Rachel Glenn loves to puree food and put it in her 4-year-old's feeding tube. The Arkansas mom said her thick concoctions of fruit, vegetables, meat and grains provide the concentrated nutrition he needs.
When he was on formula, Asher, who can't swallow due to a brainstem condition, vomited several times a day. Since his mom started making his meals in a blender, when he was about 15 months old, that has stopped and Asher has more energy. Plus: "He gets his two cups of greens a day and he doesn't argue about it."
So Glenn was upset to learn about a new type of connector being promoted for feeding-tube equipment that could prevent her son from consuming her home-blended food. It has a one-size-fits-all opening that's much narrower than the holes on syringes she currently uses to push food through the feeding tube implanted in his abdomen.
When Glenn and her husband tried using a syringe tipped with one of the new plastic connectors, called ENFit, they could barely get Asher's food to budge. She worries her son's health will suffer if manufacturers start putting ENFit connectors on all feeding devices.
"We feel being forced back onto formula is unfair to him," said Glenn. "I don't see any evidence that they have taken the needs of actual tube-feeding families into consideration."

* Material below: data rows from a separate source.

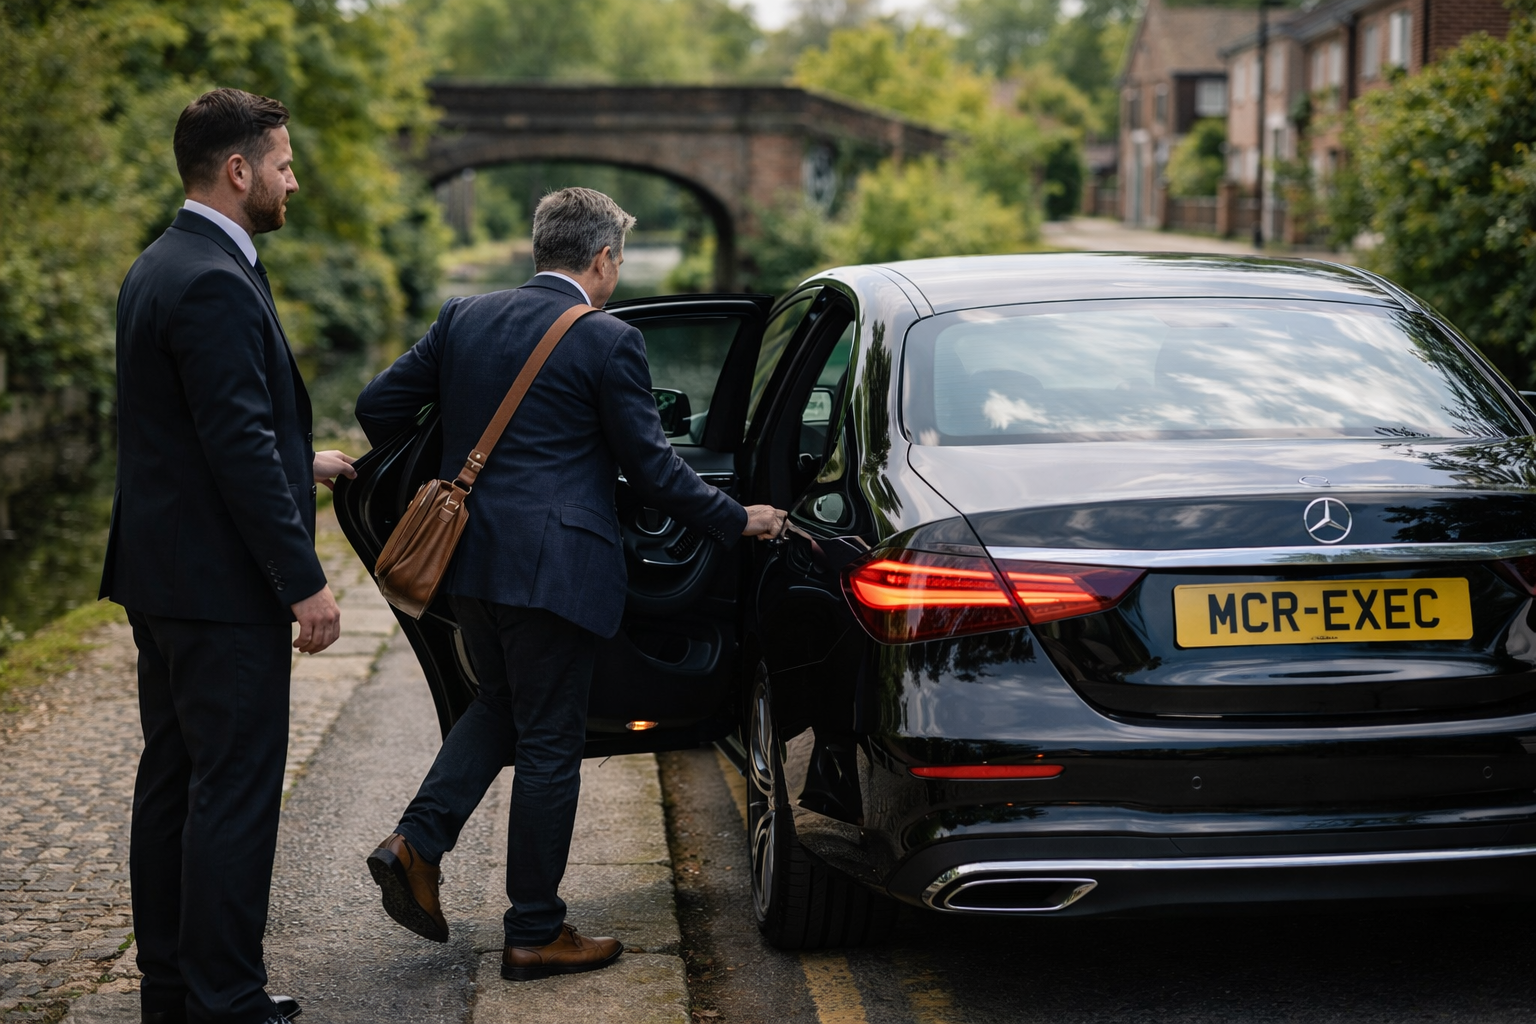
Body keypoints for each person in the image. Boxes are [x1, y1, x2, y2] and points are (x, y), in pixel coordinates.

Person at [355, 187, 786, 981]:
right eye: (617, 260)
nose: (616, 273)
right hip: (556, 569)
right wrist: (739, 519)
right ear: (601, 259)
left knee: (500, 705)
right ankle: (535, 931)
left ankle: (415, 842)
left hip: (468, 564)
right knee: (551, 740)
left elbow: (379, 406)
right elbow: (655, 470)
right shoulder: (608, 340)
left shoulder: (463, 319)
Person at [101, 88, 357, 1024]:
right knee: (234, 792)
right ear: (239, 170)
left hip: (165, 583)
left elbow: (197, 431)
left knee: (173, 784)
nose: (296, 181)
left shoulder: (160, 264)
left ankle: (172, 988)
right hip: (220, 591)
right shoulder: (213, 277)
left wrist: (310, 458)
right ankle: (227, 998)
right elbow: (236, 446)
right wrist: (305, 584)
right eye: (285, 164)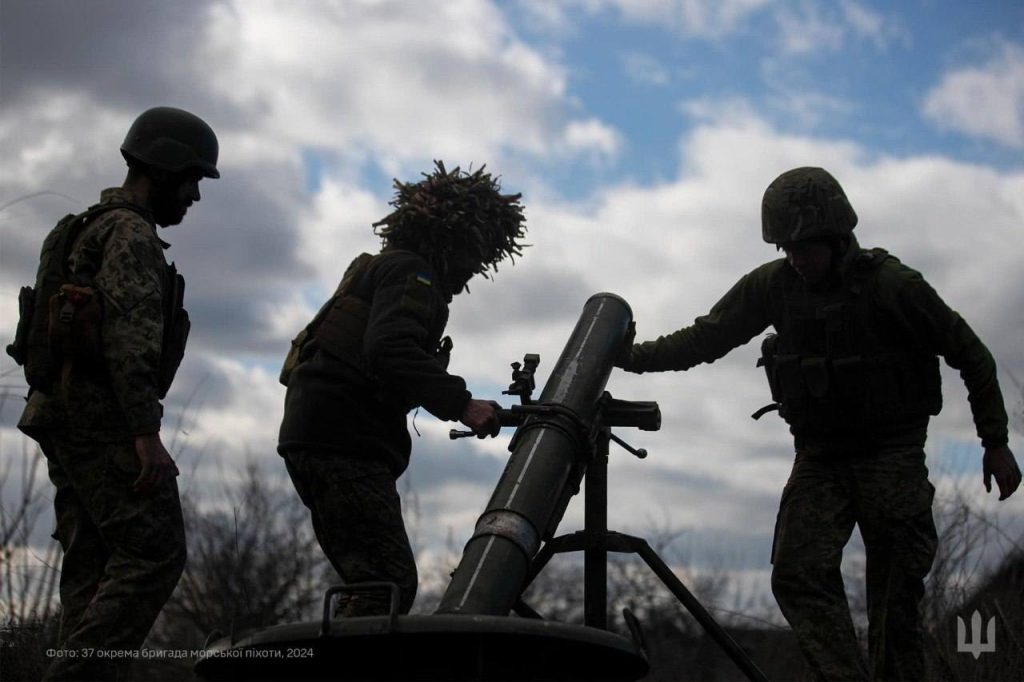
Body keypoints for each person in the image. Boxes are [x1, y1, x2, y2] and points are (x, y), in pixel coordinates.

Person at [617, 167, 1021, 680]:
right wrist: (629, 357)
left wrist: (995, 442)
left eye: (804, 247)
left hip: (890, 455)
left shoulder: (894, 287)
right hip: (820, 458)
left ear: (835, 237)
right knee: (797, 573)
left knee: (895, 602)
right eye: (786, 249)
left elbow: (973, 354)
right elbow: (706, 338)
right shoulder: (775, 285)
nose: (796, 259)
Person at [14, 106, 219, 680]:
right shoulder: (131, 236)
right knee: (156, 552)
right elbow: (131, 339)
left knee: (93, 571)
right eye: (194, 180)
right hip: (103, 422)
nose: (195, 197)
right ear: (168, 168)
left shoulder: (84, 226)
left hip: (60, 418)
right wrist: (145, 434)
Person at [278, 161, 527, 617]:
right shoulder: (415, 273)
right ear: (449, 240)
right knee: (387, 584)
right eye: (476, 251)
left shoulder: (383, 269)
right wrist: (463, 404)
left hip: (316, 436)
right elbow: (389, 348)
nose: (476, 268)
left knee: (369, 582)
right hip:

As the new connector standard intended to prevent deadly errors in hospitals has been introduced in the niche device industry, patients and their families who use feeding tubes long term at home say their concerns have been largely ignored. The ability to consume normal food and control their nutrition is a precious benefit they fear could vanish.
Some critics say ENFit also creates new risks, including dosing errors and infections among preemie babies.
ENFit sprung from an industry effort backed by patient safety groups and the Food and Drug Administration to create a global system of connectors that would prevent devices with different functions from being linked.
Both the Joint Commission, which accredits hospitals, and the World Health Organization flagged such misconnections as a risk more than a decade ago. In 2010, The New York Times drew attention to the issue with a case of a pregnant woman who died after a bag of formula was connected to her IV port.
An industry committee, led by an FDA official, convened to set a standard for feeding-tube connectors. Some manufacturers began investing in production and marketing years before the standard was approved in 2016.
At some point, "the 'P' that stood for patient safety that should have been in the center of decision-making was changed for a 'P' that stood for profit," said Maureen Burger, chief nursing officer at Visante, a pharmacy consulting firm based in St. Paul, Minn. Her firm has served as a consultant for Becton Dickinson and Co., a leading syringe maker.